AI-Specific Code Smells: From Specification to Detection
Mahmoudi, Brahim, Moha, Naouel, Stiévenart, Quentin, Avellaneda, Florent
The rise of Artificial Intelligence (AI) is reshaping how software systems are developed and maintained. However, AI-based systems give rise to new software issues that existing detection tools often miss. Among these, we focus on AI-specific code smells, recurring patterns in the code that may indicate deeper problems such as unreproducibility, silent failures, or poor model generalization.

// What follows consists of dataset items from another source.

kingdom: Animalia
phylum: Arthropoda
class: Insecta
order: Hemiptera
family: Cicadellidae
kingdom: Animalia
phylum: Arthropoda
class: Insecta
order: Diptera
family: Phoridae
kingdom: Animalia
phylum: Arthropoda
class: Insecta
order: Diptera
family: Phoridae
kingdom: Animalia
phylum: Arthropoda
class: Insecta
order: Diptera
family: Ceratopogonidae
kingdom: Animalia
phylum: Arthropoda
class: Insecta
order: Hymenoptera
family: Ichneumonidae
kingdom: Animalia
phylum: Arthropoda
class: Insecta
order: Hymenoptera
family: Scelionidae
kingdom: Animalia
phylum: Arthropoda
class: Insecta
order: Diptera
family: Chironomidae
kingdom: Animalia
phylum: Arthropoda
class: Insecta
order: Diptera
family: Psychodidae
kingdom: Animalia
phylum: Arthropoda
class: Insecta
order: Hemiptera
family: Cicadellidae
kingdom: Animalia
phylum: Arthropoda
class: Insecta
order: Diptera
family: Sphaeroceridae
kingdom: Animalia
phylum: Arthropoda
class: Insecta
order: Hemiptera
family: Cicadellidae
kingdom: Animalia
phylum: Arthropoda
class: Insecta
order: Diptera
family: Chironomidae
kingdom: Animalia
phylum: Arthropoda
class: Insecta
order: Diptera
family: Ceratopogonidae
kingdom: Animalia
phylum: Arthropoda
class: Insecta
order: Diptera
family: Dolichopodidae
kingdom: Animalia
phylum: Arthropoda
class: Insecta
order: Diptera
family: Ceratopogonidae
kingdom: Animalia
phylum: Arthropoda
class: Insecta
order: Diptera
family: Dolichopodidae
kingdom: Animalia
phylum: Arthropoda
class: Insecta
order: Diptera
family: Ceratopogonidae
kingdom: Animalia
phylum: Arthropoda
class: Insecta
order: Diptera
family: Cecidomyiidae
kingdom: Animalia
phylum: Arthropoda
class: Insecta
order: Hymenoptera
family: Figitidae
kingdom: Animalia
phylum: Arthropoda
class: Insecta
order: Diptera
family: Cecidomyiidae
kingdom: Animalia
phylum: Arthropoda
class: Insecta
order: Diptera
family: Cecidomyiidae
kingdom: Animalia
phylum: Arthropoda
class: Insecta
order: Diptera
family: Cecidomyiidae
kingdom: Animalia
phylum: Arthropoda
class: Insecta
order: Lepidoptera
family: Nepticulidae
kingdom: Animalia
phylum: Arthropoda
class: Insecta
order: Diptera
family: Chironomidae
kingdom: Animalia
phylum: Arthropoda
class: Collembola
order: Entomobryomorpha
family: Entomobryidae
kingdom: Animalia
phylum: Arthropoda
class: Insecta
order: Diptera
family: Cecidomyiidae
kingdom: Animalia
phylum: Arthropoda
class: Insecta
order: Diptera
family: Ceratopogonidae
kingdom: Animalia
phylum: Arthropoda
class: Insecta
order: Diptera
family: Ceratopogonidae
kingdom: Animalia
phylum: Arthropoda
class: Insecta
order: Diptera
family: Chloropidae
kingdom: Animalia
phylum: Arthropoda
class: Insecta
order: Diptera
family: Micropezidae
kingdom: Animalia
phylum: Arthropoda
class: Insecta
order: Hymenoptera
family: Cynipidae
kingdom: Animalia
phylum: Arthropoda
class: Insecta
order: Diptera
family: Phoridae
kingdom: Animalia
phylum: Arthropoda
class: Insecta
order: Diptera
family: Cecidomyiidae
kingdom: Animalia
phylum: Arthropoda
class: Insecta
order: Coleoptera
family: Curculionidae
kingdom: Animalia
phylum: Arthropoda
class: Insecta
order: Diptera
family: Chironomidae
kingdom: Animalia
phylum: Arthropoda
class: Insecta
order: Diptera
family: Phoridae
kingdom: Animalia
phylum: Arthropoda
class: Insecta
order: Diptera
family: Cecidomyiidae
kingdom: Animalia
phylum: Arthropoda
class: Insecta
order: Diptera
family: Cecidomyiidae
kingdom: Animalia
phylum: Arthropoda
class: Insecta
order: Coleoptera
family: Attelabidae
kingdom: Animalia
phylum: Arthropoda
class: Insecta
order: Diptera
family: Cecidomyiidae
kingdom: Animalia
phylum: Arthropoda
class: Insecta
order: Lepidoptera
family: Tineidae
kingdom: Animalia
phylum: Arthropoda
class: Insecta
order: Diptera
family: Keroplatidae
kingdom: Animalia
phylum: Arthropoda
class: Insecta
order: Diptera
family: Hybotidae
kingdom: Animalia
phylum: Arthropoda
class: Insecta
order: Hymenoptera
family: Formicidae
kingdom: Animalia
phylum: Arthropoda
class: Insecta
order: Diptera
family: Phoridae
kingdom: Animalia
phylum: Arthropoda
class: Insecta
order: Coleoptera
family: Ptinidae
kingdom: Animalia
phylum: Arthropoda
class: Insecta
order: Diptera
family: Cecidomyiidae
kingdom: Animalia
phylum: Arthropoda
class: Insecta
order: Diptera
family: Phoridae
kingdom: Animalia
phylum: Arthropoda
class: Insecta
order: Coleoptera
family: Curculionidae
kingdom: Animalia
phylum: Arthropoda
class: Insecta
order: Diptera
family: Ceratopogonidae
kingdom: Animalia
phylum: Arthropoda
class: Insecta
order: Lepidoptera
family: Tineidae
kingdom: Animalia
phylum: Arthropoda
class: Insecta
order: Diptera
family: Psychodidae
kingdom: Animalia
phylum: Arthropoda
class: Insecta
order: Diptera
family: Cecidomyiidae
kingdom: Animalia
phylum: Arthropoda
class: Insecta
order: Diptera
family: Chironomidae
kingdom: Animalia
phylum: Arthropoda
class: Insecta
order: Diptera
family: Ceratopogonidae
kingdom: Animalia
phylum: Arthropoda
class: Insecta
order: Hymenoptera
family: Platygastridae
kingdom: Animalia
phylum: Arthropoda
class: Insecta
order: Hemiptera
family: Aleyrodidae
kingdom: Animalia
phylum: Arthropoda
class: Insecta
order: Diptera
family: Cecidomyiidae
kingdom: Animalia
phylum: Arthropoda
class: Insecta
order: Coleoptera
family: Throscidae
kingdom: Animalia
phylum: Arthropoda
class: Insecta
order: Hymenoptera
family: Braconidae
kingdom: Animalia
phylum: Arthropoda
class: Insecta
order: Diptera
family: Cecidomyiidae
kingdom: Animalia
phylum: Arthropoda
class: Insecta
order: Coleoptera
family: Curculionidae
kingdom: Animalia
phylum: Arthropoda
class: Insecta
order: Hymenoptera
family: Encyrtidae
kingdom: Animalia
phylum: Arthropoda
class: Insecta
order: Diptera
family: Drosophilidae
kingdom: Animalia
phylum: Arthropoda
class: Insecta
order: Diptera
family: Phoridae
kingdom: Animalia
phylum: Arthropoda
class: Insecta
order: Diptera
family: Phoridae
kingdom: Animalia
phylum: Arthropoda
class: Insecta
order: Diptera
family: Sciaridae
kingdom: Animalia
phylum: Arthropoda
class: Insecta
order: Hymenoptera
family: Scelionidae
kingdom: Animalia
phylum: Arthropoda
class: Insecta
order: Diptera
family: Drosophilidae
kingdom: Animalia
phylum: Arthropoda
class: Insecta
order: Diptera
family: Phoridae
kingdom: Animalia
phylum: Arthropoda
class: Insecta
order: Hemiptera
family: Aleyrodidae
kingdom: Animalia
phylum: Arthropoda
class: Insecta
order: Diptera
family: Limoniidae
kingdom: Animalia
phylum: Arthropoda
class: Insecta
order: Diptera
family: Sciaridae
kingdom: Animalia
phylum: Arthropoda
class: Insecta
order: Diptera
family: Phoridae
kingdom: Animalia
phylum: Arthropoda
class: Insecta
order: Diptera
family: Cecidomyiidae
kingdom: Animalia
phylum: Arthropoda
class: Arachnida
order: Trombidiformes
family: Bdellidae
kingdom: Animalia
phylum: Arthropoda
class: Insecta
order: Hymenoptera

We introduce SpecDetect4AI, a tool-based approach for the specification and detection of these code smells at scale. This approach combines a high-level declarative Domain-Specific Language (DSL) for rule specification with an extensible static analysis tool that interprets and detects these rules for AI-based systems. We specified 22 AI-specific code smells and evaluated SpecDetect4AI on 826 AI-based systems (20M lines of code), achieving a precision of 88.66% and a recall of 88.89%, outperforming other existing detection tools. Our results show that SpecDetect4AI supports the specification and detection of AI-specific code smells through dedicated rules and can effectively analyze large AI-based systems, demonstrating both efficiency and extensibility (SUS 81.7/100).